Seu comportamento mudou e sua esposa logo percebeu. Ela o confrontou sobre a situação, mas Guy não disse nada. Entretanto, ele foi descuidado e sua mulher encontrou seus exemplares, secretos e ilegais. Montag foi delatado por sua parceira e, por isso, teve que fugir. Ao longo de seu caminho e de sua nova vida, o próprio encontrou outros fugitivos que possuíam sabedoria incriminatória. Todos eles o lembraram de Clarisse e, portanto, ele se sentiu em casa.
Ray Bradbury não terminou o livro com um final conclusivo, apenas escreveu “Para quando chegarmos à cidade”, deixando o desfecho aberto à interpretação do leitor. Porém, o que não está a interpretação é a mensagem “chave” da história. A censura imposta pelo governo da distopia é impactante e negativa para uma boa parcela da sociedade e as pessoas não possuíam opiniões próprias, vivendo em uma bolha prestes a estourar a qualquer momento.

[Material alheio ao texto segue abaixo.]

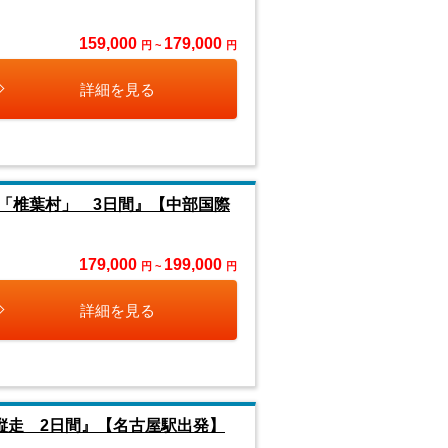
159,000
179,000
円 ~
円
詳細を見る
「椎葉村」 3日間』【中部国際
179,000
199,000
円 ~
円
詳細を見る
縦走 2日間』【名古屋駅出発】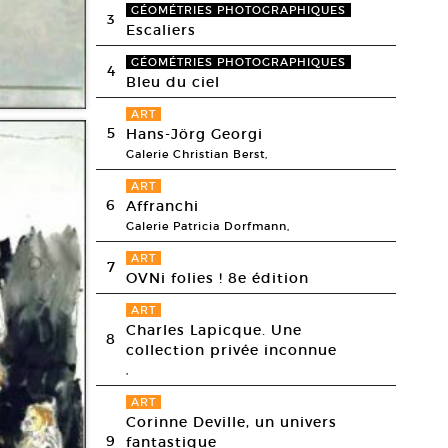
GÉOMÉTRIES PHOTOGRAPHIQUES
3
Escaliers
GÉOMÉTRIES PHOTOGRAPHIQUES
4
Bleu du ciel
ART
5
Hans-Jörg Georgi
Galerie Christian Berst,
ART
6
Affranchi
Galerie Patricia Dorfmann,
ART
7
OVNi folies ! 8e édition
ART
Charles Lapicque. Une
8
collection privée inconnue
,
ART
Corinne Deville, un univers
9
fantastique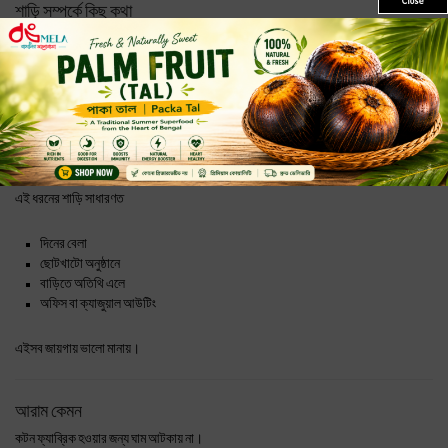
Close
শাড়ি সম্পর্কে কিছু কথা
এটা একটি
বাটিক প্রিন্টেড শাড়ি
। তাই ডিজাইনটা একদম একরকম হবে না সব জায়গায়—কোথাও
একটু হালকা, কোথাও গাঢ়। এইটাই বাটিকের স্বাভাবিক বৈশিষ্ট্য।
ফ্যাব্রিকটা কটন, তাই পরতে হালকা লাগে। বেশি ভারী নয়, আবার একেবারে পাতলাও না। ঠিকঠাক
ড্রেপ করলে জায়গায় থাকে, বারবার ঠিক করতে হয় না।
কখন পরা যায়
এই ধরনের শাড়ি সাধারণত
দিনের বেলা
ছোটখাটো অনুষ্ঠানে
বাড়িতে অতিথি এলে
অফিস বা ক্যাজুয়াল আউটিং
এইসব জায়গায় ভালো মানায়।
আরাম কেমন
কটন ফ্যাব্রিক হওয়ার জন্য ঘাম আটকায় না।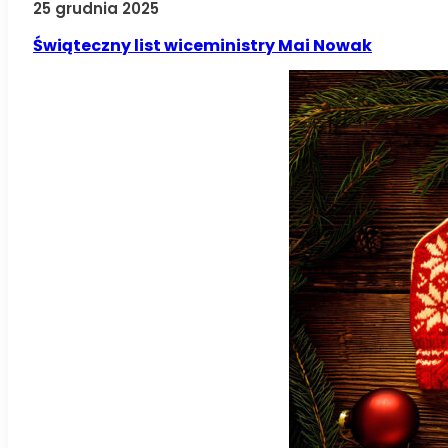
25 grudnia 2025
Świąteczny list wiceministry Mai Nowak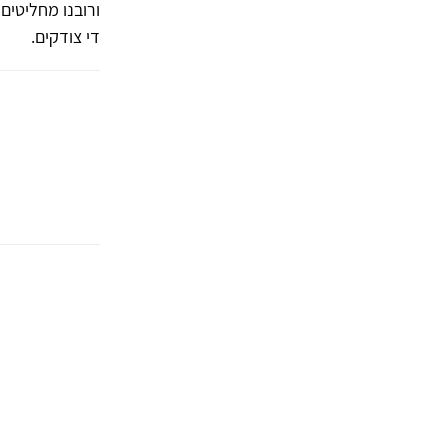
ורובנו מחליטים 
די צודקים.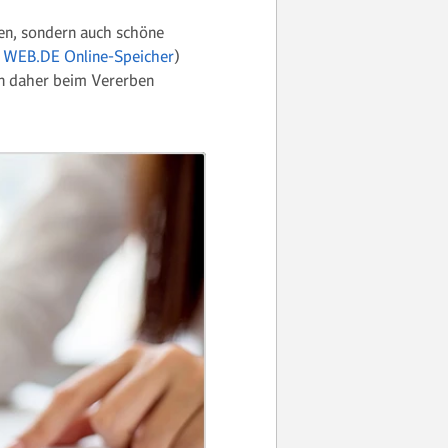
ien, sondern auch schöne
m
WEB.DE Online-Speicher
)
en daher beim Vererben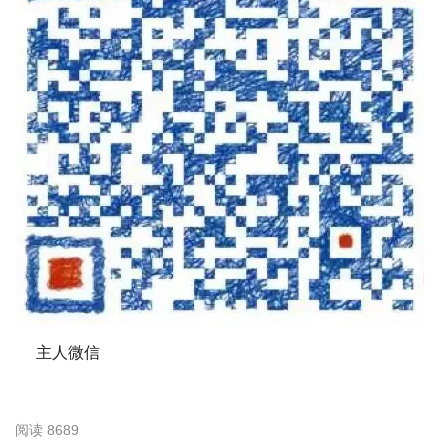
主人微信
阅读
8689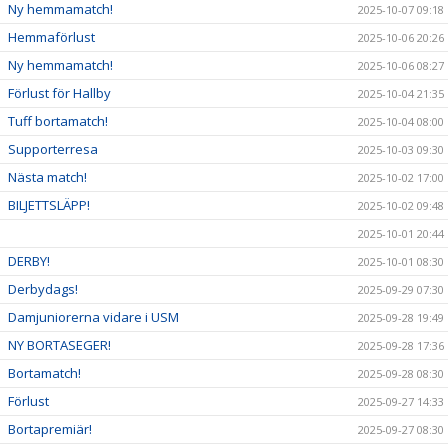
Ny hemmamatch!
2025-10-07 09:18
Hemmaförlust
2025-10-06 20:26
Ny hemmamatch!
2025-10-06 08:27
Förlust för Hallby
2025-10-04 21:35
Tuff bortamatch!
2025-10-04 08:00
Supporterresa
2025-10-03 09:30
Nästa match!
2025-10-02 17:00
BILJETTSLÄPP!
2025-10-02 09:48
2025-10-01 20:44
DERBY!
2025-10-01 08:30
Derbydags!
2025-09-29 07:30
Damjuniorerna vidare i USM
2025-09-28 19:49
NY BORTASEGER!
2025-09-28 17:36
Bortamatch!
2025-09-28 08:30
Förlust
2025-09-27 14:33
Bortapremiär!
2025-09-27 08:30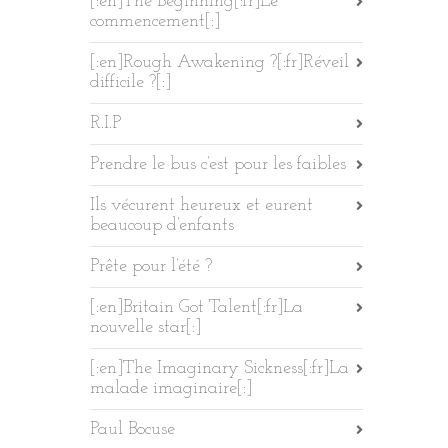
[:en]The Beginning[:fr]Le
commencement[:]
[:en]Rough Awakening ?[:fr]Réveil
difficile ?[:]
R.I.P
Prendre le bus c’est pour les faibles
Ils vécurent heureux et eurent
beaucoup d’enfants
Prête pour l’été ?
[:en]Britain Got Talent[:fr]La
nouvelle star[:]
[:en]The Imaginary Sickness[:fr]La
malade imaginaire[:]
Paul Bocuse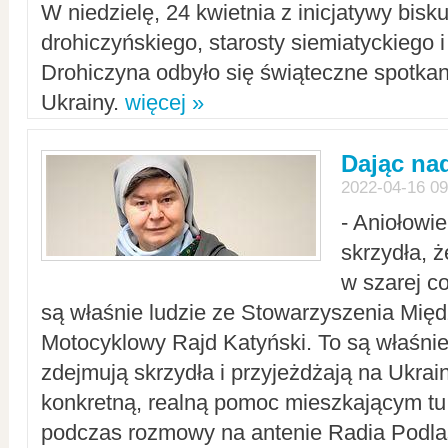
W niedzielę, 24 kwietnia z inicjatywy bisk
drohiczyńskiego, starosty siemiatyckiego i
Drohiczyna odbyło się świąteczne spotka
Ukrainy.
więcej »
Dając nad
2022-04-16 09
- Aniołowi
skrzydła, 
w szarej c
są właśnie ludzie ze Stowarzyszenia Mi
Motocyklowy Rajd Katyński. To są właśnie 
zdejmują skrzydła i przyjeżdżają na Ukrai
konkretną, realną pomoc mieszkającym tu
podczas rozmowy na antenie Radia Podlas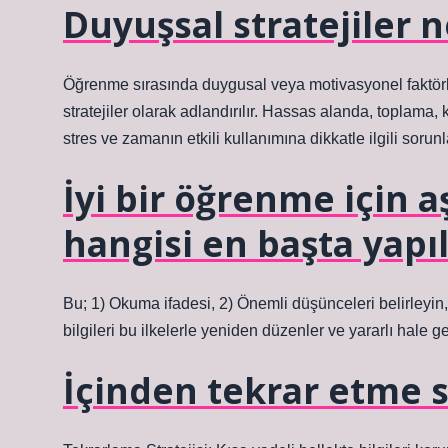
Duyuşsal stratejiler n
Öğrenme sırasında duygusal veya motivasyonel faktörleri
stratejiler olarak adlandırılır. Hassas alanda, toplam
stres ve zamanın etkili kullanımına dikkatle ilgili sorunl
İyi bir öğrenme için 
hangisi en başta yapıl
Bu; 1) Okuma ifadesi, 2) Önemli düşünceleri belirleyin,
bilgileri bu ilkelerle yeniden düzenler ve yararlı hale get
İçinden tekrar etme s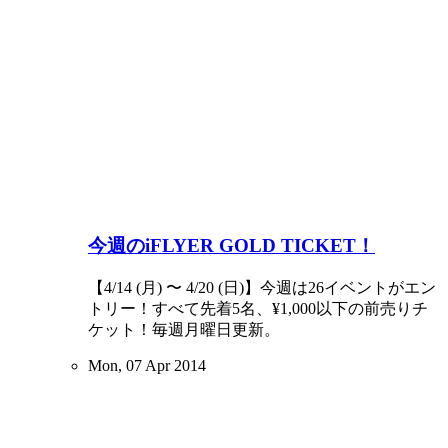
今週のiFLYER GOLD TICKET！
【4/14 (月) 〜 4/20 (日)】今週は26イベントがエン
トリー！すべて先着5名、¥1,000以下の前売りチ
ケット！毎週月曜日更新。
Mon, 07 Apr 2014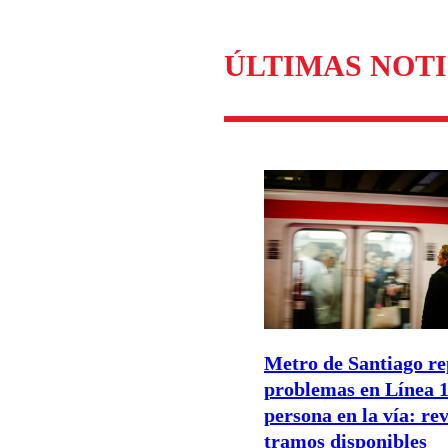
Enviar c
ÚLTIMAS NOTI
Metro de Santiago re
problemas en Línea 1
persona en la vía: rev
tramos disponibles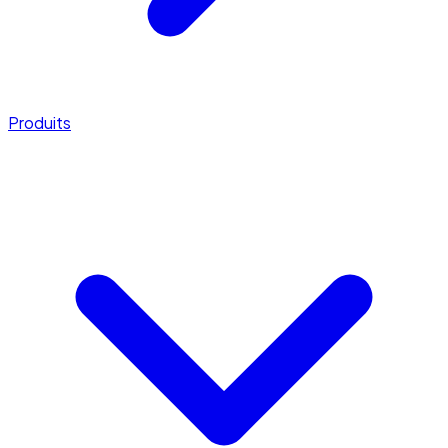
Produits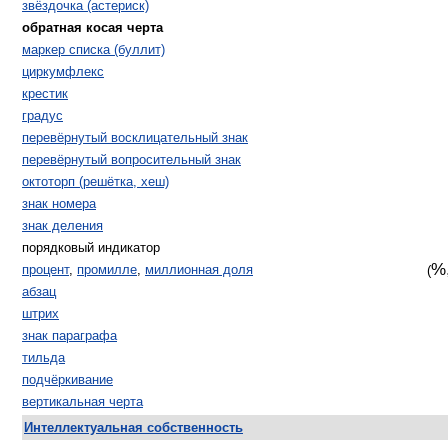
звёздочка (астериск)
обратная косая черта
маркер списка (буллит)
циркумфлекс
крестик
градус
перевёрнутый восклицательный знак
перевёрнутый вопросительный знак
октоторп (решётка, хеш)
знак номера
знак деления
порядковый индикатор
%
процент
,
промилле
,
миллионная доля
(
абзац
штрих
знак параграфа
тильда
подчёркивание
вертикальная черта
Интеллектуальная собственность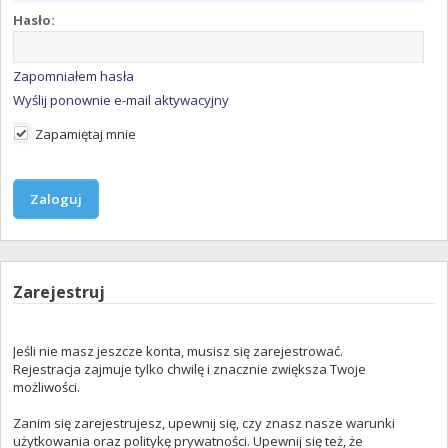
Hasło:
Zapomniałem hasła
Wyślij ponownie e-mail aktywacyjny
Zapamiętaj mnie
Zarejestruj
Jeśli nie masz jeszcze konta, musisz się zarejestrować.
Rejestracja zajmuje tylko chwilę i znacznie zwiększa Twoje
możliwości.
Zanim się zarejestrujesz, upewnij się, czy znasz nasze warunki
użytkowania oraz politykę prywatności. Upewnij się też, że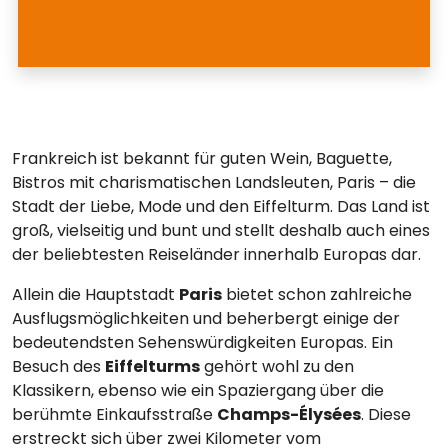
Frankreich
ist bekannt für guten Wein, Baguette,
Bistros mit charismatischen Landsleuten, Paris – die
Stadt der Liebe, Mode und den Eiffelturm. Das Land ist
groß, vielseitig und bunt und stellt deshalb auch eines
der beliebtesten Reiseländer innerhalb Europas dar.
Allein die Hauptstadt
Paris
bietet schon zahlreiche
Ausflugsmöglichkeiten und beherbergt einige der
bedeutendsten Sehenswürdigkeiten Europas. Ein
Besuch des
Eiffelturms
gehört wohl zu den
Klassikern, ebenso wie ein Spaziergang über die
berühmte Einkaufsstraße
Champs-Élysées
. Diese
erstreckt sich über zwei Kilometer vom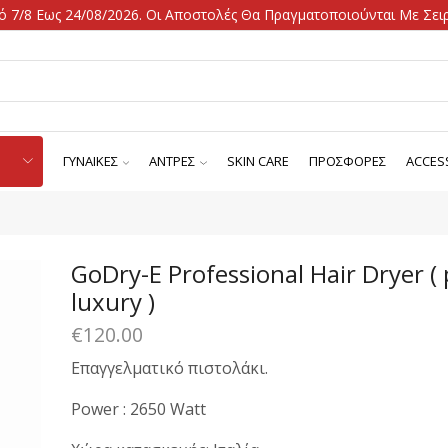
 7/8 Εως 24/08/2026. Οι Αποστολές Θα Πραγματοποιούνται Με Σειρ
ΓΥΝΑΙΚΕΣ
ΑΝΤΡΕΣ
SKIN CARE
ΠΡΟΣΦΟΡΕΣ
ACCES
GoDry-E Professional Hair Dryer ( 
luxury )
€
120.00
Επαγγελματικό πιστολάκι.
Power : 2650 Watt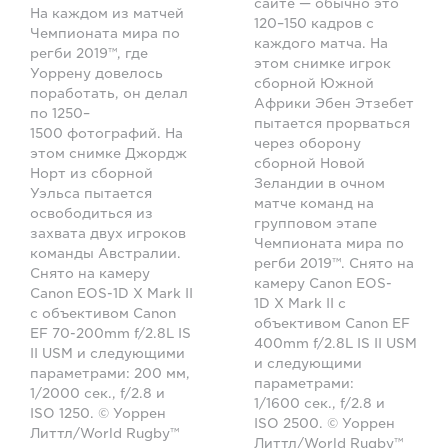
сайте — обычно это
На каждом из матчей
120–150 кадров с
Чемпионата мира по
каждого матча. На
регби 2019™, где
этом снимке игрок
Уоррену довелось
сборной Южной
поработать, он делал
Африки Эбен Этзебет
по 1250–
пытается прорваться
1500 фотографий. На
через оборону
этом снимке Джордж
сборной Новой
Норт из сборной
Зеландии в очном
Уэльса пытается
матче команд на
освободиться из
групповом этапе
захвата двух игроков
Чемпионата мира по
команды Австралии.
регби 2019™. Снято на
Снято на камеру
камеру Canon EOS-
Canon EOS-1D X Mark II
1D X Mark II с
с объективом Canon
объективом Canon EF
EF 70-200mm f/2.8L IS
400mm f/2.8L IS II USM
II USM и следующими
и следующими
параметрами: 200 мм,
параметрами:
1/2000 сек., f/2.8 и
1/1600 сек., f/2.8 и
ISO 1250. © Уоррен
ISO 2500. © Уоррен
Литтл/World Rugby™
Литтл/World Rugby™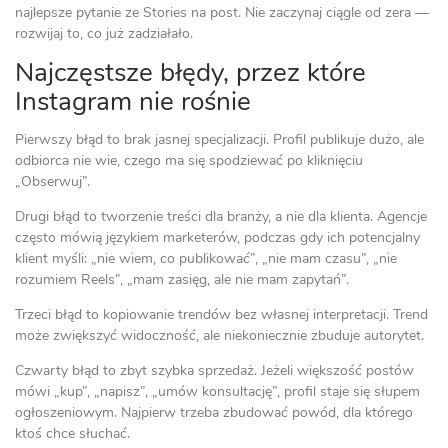
najlepsze pytanie ze Stories na post. Nie zaczynaj ciągle od zera —
rozwijaj to, co już zadziałało.
Najczęstsze błędy, przez które
Instagram nie rośnie
Pierwszy błąd to brak jasnej specjalizacji. Profil publikuje dużo, ale
odbiorca nie wie, czego ma się spodziewać po kliknięciu
„Obserwuj”.
Drugi błąd to tworzenie treści dla branży, a nie dla klienta. Agencje
często mówią językiem marketerów, podczas gdy ich potencjalny
klient myśli: „nie wiem, co publikować”, „nie mam czasu”, „nie
rozumiem Reels”, „mam zasięg, ale nie mam zapytań”.
Trzeci błąd to kopiowanie trendów bez własnej interpretacji. Trend
może zwiększyć widoczność, ale niekoniecznie zbuduje autorytet.
Czwarty błąd to zbyt szybka sprzedaż. Jeżeli większość postów
mówi „kup”, „napisz”, „umów konsultację”, profil staje się słupem
ogłoszeniowym. Najpierw trzeba zbudować powód, dla którego
ktoś chce słuchać.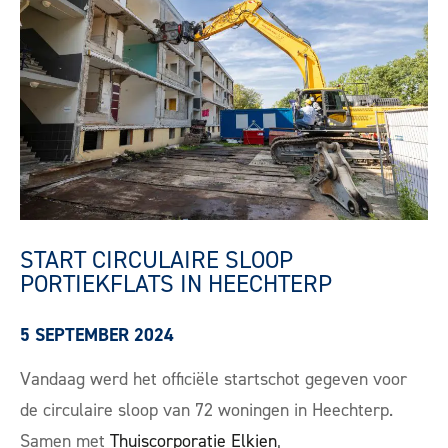
START CIRCULAIRE SLOOP
PORTIEKFLATS IN HEECHTERP
5 SEPTEMBER 2024
Vandaag werd het officiële startschot gegeven voor
de circulaire sloop van 72 woningen in Heechterp.
Samen met
Thuiscorporatie Elkien
,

O conhecimento e a sabedoria moldam o ser humano e, sem eles, a comunidade não tem rumo, ou seja, apenas segue ordens – que podem ser autoritárias – sem as questionar.
A obra é um grande espelho do mundo atual, mesmo sendo escrita em 1953, e muda a perspectiva de muitos leitores ao redor do globo, jovens ou maduros. Ray Bradbury, que vivenciou muitos marcos históricos ao longo de sua vida, trouxe muita riqueza a este livro e, por isso, fez um excelente trabalho escrevendo este clássico, que ainda prospera em meio à literatura atual.